🤖 AI Summary
This work addresses the poor generalization and zero-shot transferability of task-specific policies in humanoid robot control. We propose the first promptable Behavior Foundation Model (BFM), enabling unified execution of diverse tasks—including motion tracking, goal reaching, and reward optimization—on a real-world Unitree G1 robot. Methodologically, we employ unsupervised reinforcement learning to construct a task-shared latent space representation, integrating forward-backward dynamics modeling, critical reward shaping, domain randomization, and history-dependent asymmetric learning.
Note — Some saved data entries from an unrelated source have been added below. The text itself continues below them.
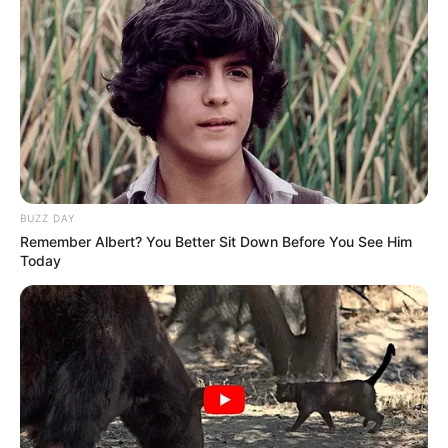
BUZZ DAY
Remember Albert? You Better Sit Down Before You See Him
Today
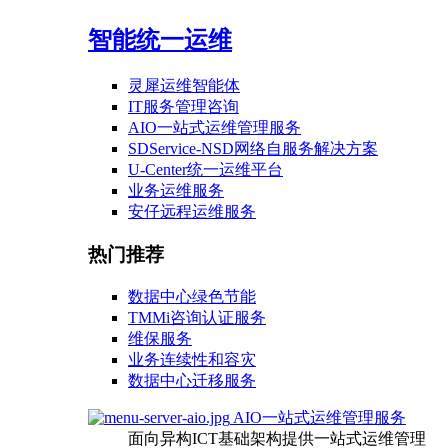
智能统一运维
灵犀运维智能体
IT服务管理咨询
AIO一站式运维管理服务
SDService-NSD网络自服务解决方案
U-Center统一运维平台
业务运维服务
安仔远程运维服务
热门推荐
数据中心绿色节能
TMMi咨询认证服务
维保服务
业务连续性和容灾
数据中心迁移服务
AIO一站式运维管理服务
面向异构ICT基础架构提供一站式运维管理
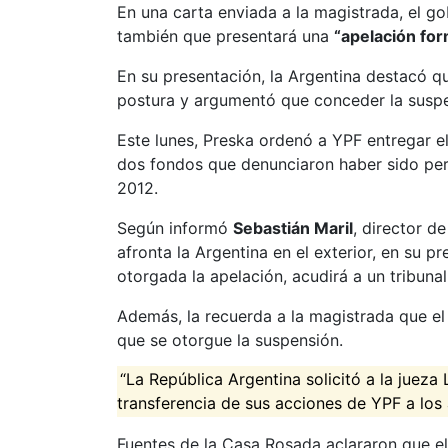
En una carta enviada a la magistrada, el gob
también que presentará una
“apelación fo
En su presentación, la Argentina destacó 
postura y argumentó que conceder la susp
Este lunes, Preska ordenó a YPF entregar e
dos fondos que denunciaron haber sido per
2012.
Según informó
Sebastián Maril
, director d
afronta la Argentina en el exterior, en su p
otorgada la apelación, acudirá a un tribunal
Además, la recuerda a la magistrada que el 
que se otorgue la suspensión.
“La República Argentina solicitó a la jueza
transferencia de sus acciones de YPF a los 
Fuentes de la Casa Rosada aclararon que el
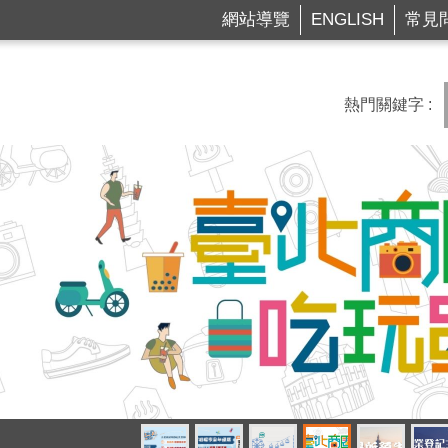
網站導覽
ENGLISH
常見
熱門關鍵字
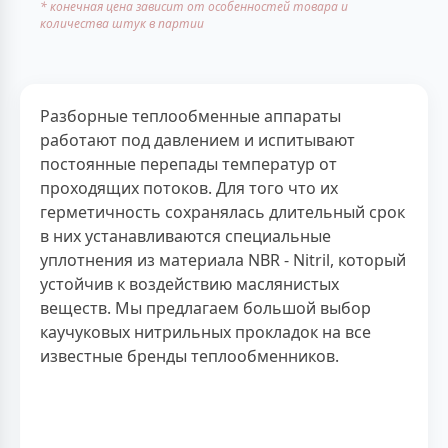
* конечная цена зависит от особенностей товара и
количества штук в партии
Разборные теплообменные аппараты
работают под давлением и испитывают
постоянные перепады температур от
проходящих потоков. Для того что их
герметичность сохранялась длительный срок
в них устанавливаются специальные
уплотнения из материала NBR - Nitril, который
устойчив к воздействию маслянистых
веществ. Мы предлагаем большой выбор
каучуковых нитрильных прокладок на все
известные бренды теплообменников.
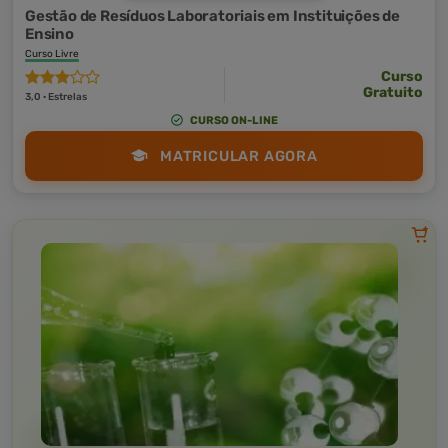
Gestão de Resíduos Laboratoriais em Instituições de
Ensino
Curso Livre
Curso
Gratuito
3,0 · Estrelas
CURSO ON-LINE
MATRICULAR AGORA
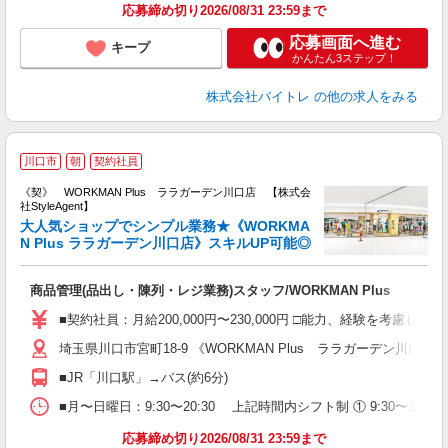
応募締め切り2026/08/31 23:59まで
応募画面へ進む
キープ
かんたん3ステップ！
株式会社バイトレ
の他の求人をみる
W
川口市
朝
契約社員
《契》 WORKMAN Plus ララガーデン川口店 【株式会
社StyleAgent】
大人気ショップでシンプル業務★《WORKMA
N Plus ララガーデン川口店》スキルUP可能◎
し
商品管理(品出し・陳列・レジ業務)スタッフ/WORKMAN Plus
入
■契約社員：月給200,000円〜230,000円 □能力、経験を考
ブ
埼玉県川口市宮町18-9 《WORKMAN Plus ララガーデン川口店》
服
勤
■JR「川口駅」→バス(約6分)
り
■月〜日曜日：9:30〜20:30 上記時間内シフト制 ① 9:30〜18:30
応募締め切り2026/08/31 23:59まで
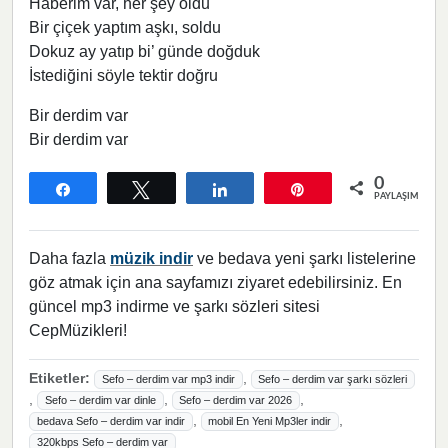
Haberim var, her şey oldu
Bir çiçek yaptım aşkı, soldu
Dokuz ay yatıp bi’ günde doğduk
İstediğini söyle tektir doğru
Bir derdim var
Bir derdim var
0
Paylaş
Tweetle
Paylaş
Pin
PAYLAŞIMLAR
Daha fazla
müzik indir
ve bedava yeni şarkı listelerine
göz atmak için ana sayfamızı ziyaret edebilirsiniz. En
güncel mp3 indirme ve şarkı sözleri sitesi
CepMüzikleri!
Etiketler:
,
Sefo – derdim var mp3 indir
Sefo – derdim var şarkı sözleri
,
,
,
Sefo – derdim var dinle
Sefo – derdim var 2026
,
,
bedava Sefo – derdim var indir
mobil En Yeni Mp3ler indir
320kbps Sefo – derdim var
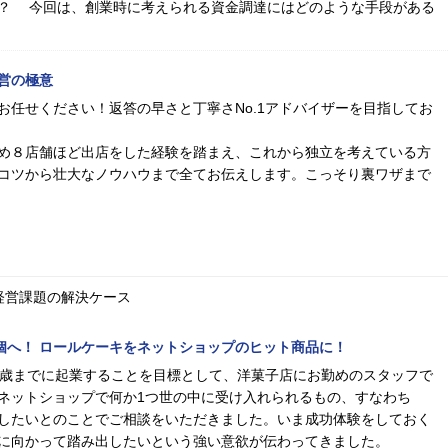
？ 今回は、創業時に考えられる資金調達にはどのような手段がある
営の極意
お任せください！返答の早さと丁寧さNo.1アドバイザーを目指してお
め８店舗ほど出店をした経験を踏まえ、これから独立を考えている方
コツから壮大なノウハウまで全てお伝えします。こっそり裏ワザまで
経営課題の解決ケース
00個へ！ ロールケーキをネットショップのヒット商品に！
0歳までに起業することを目標として、洋菓子店にお勤めのスタッフで
ネットショップで何か1つ世の中に受け入れられるもの、すなわち
したいとのことでご相談をいただきました。いま成功体験をしておく
に向かって踏み出したいという強い意欲が伝わってきました。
A latent-space-driven multi-policy inference mechanism is further designed to support flexible task adaptation. Experiments demonstrate robust whole-body control in both simulation and physical deployment, with strong zero-shot and few-shot adaptability. Ablation studies confirm the essential contribution of each component to cross-task generalization.
📝 Abstract
Building Behavioral Foundation Models (BFMs) for humanoid robots has the potential to unify diverse control tasks under a single, promptable generalist policy. However, existing approaches are either exclusively deployed on simulated humanoid characters, or specialized to specific tasks such as tracking. We propose BFM-Zero, a framework that learns an effective shared latent representation that embeds motions, goals, and rewards into a common space, enabling a single policy to be prompted for multiple downstream tasks without retraining. This well-structured latent space in BFM-Zero enables versatile and robust whole-body skills on a Unitree G1 humanoid in the real world, via diverse inference methods, including zero-shot motion tracking, goal reaching, and reward optimization, and few-shot optimization-based adaptation. Unlike prior on-policy reinforcement learning (RL) frameworks, BFM-Zero builds upon recent advancements in unsupervised RL and Forward-Backward (FB) models, which offer an objective-centric, explainable, and smooth latent representation of whole-body motions. We further extend BFM-Zero with critical reward shaping, domain randomization, and history-dependent asymmetric learning to bridge the sim-to-real gap. Those key design choices are quantitatively ablated in simulation. A first-of-its-kind model, BFM-Zero establishes a step toward scalable, promptable behavioral foundation models for whole-body humanoid control.